*** Begin section ***
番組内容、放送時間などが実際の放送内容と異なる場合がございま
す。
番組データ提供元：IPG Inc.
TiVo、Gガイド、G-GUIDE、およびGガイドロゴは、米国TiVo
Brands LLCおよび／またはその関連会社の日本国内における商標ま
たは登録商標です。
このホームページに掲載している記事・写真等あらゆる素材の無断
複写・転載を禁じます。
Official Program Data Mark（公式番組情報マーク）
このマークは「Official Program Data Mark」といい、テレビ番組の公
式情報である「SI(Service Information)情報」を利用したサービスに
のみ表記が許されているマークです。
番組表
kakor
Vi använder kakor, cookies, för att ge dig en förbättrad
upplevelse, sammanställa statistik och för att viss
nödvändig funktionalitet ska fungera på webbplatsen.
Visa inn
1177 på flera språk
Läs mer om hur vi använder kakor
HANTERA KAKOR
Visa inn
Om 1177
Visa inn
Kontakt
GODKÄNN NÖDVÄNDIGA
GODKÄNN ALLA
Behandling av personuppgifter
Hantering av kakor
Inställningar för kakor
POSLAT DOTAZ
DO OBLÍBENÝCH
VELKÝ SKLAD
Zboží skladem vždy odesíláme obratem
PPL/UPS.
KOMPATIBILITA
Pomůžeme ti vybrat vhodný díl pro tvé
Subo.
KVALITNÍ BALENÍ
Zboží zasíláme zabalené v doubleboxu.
*** End section ***
*** Begin section ***
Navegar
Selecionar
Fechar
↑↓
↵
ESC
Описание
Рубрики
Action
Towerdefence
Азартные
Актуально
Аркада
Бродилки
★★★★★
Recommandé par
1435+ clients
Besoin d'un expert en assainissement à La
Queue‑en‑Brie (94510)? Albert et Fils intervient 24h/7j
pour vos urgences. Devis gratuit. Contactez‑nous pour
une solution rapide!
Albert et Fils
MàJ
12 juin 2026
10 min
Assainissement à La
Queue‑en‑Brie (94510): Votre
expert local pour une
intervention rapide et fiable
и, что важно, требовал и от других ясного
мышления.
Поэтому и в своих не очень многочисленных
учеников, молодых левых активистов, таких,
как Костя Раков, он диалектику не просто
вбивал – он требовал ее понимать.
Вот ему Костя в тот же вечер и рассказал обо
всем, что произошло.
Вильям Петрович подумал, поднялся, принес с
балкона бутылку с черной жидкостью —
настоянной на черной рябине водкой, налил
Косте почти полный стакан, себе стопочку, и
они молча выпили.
*** End section ***
*** Begin section ***
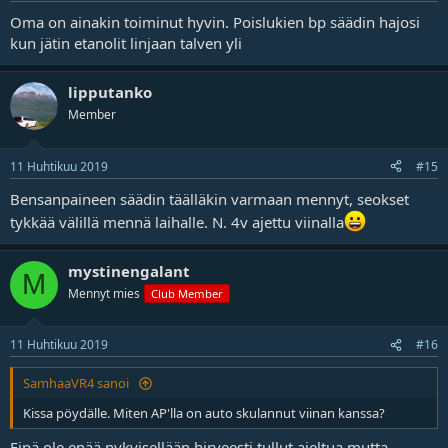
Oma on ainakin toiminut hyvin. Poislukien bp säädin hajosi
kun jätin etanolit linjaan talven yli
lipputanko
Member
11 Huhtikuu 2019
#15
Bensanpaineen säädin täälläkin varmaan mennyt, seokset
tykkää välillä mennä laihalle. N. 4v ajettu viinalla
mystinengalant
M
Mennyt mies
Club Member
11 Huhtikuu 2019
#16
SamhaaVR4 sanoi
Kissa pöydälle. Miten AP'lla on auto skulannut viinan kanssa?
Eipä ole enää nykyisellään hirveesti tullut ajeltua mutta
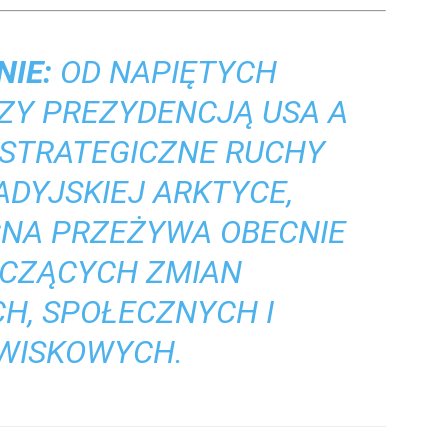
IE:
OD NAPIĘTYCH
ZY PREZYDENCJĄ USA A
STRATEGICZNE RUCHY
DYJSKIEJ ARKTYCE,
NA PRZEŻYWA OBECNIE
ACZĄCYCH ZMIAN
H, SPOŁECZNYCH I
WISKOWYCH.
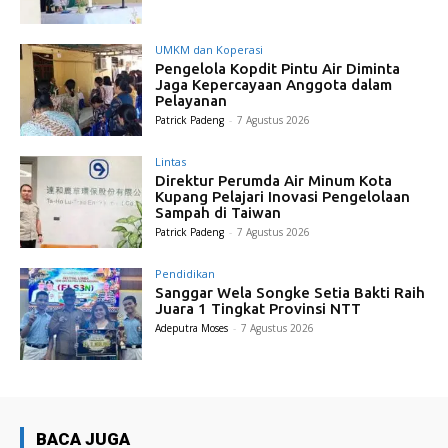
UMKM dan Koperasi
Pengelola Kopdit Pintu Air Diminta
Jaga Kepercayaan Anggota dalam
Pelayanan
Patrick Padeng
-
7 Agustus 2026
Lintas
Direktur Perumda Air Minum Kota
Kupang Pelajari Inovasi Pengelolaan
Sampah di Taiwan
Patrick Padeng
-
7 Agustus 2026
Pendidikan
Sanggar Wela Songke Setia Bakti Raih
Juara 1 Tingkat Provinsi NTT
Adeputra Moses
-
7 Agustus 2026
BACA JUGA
*** End section ***
Copy out the text of the items word for word, starting at the line that contains "番組内容、放送時間などが実際の放送内容と異なる場合がございま" and ending at the line that contains "Behandling av personuppgifter", with both of those lines included.

番組内容、放送時間などが実際の放送内容と異なる場合がございま
す。
番組データ提供元：IPG Inc.
TiVo、Gガイド、G-GUIDE、およびGガイドロゴは、米国TiVo
Brands LLCおよび／またはその関連会社の日本国内における商標ま
たは登録商標です。
このホームページに掲載している記事・写真等あらゆる素材の無断
複写・転載を禁じます。
Official Program Data Mark（公式番組情報マーク）
このマークは「Official Program Data Mark」といい、テレビ番組の公
式情報である「SI(Service Information)情報」を利用したサービスに
のみ表記が許されているマークです。
番組表
kakor
Vi använder kakor, cookies, för att ge dig en förbättrad
upplevelse, sammanställa statistik och för att viss
nödvändig funktionalitet ska fungera på webbplatsen.
Visa inn
1177 på flera språk
Läs mer om hur vi använder kakor
HANTERA KAKOR
Visa inn
Om 1177
Visa inn
Kontakt
GODKÄNN NÖDVÄNDIGA
GODKÄNN ALLA
Behandling av personuppgifter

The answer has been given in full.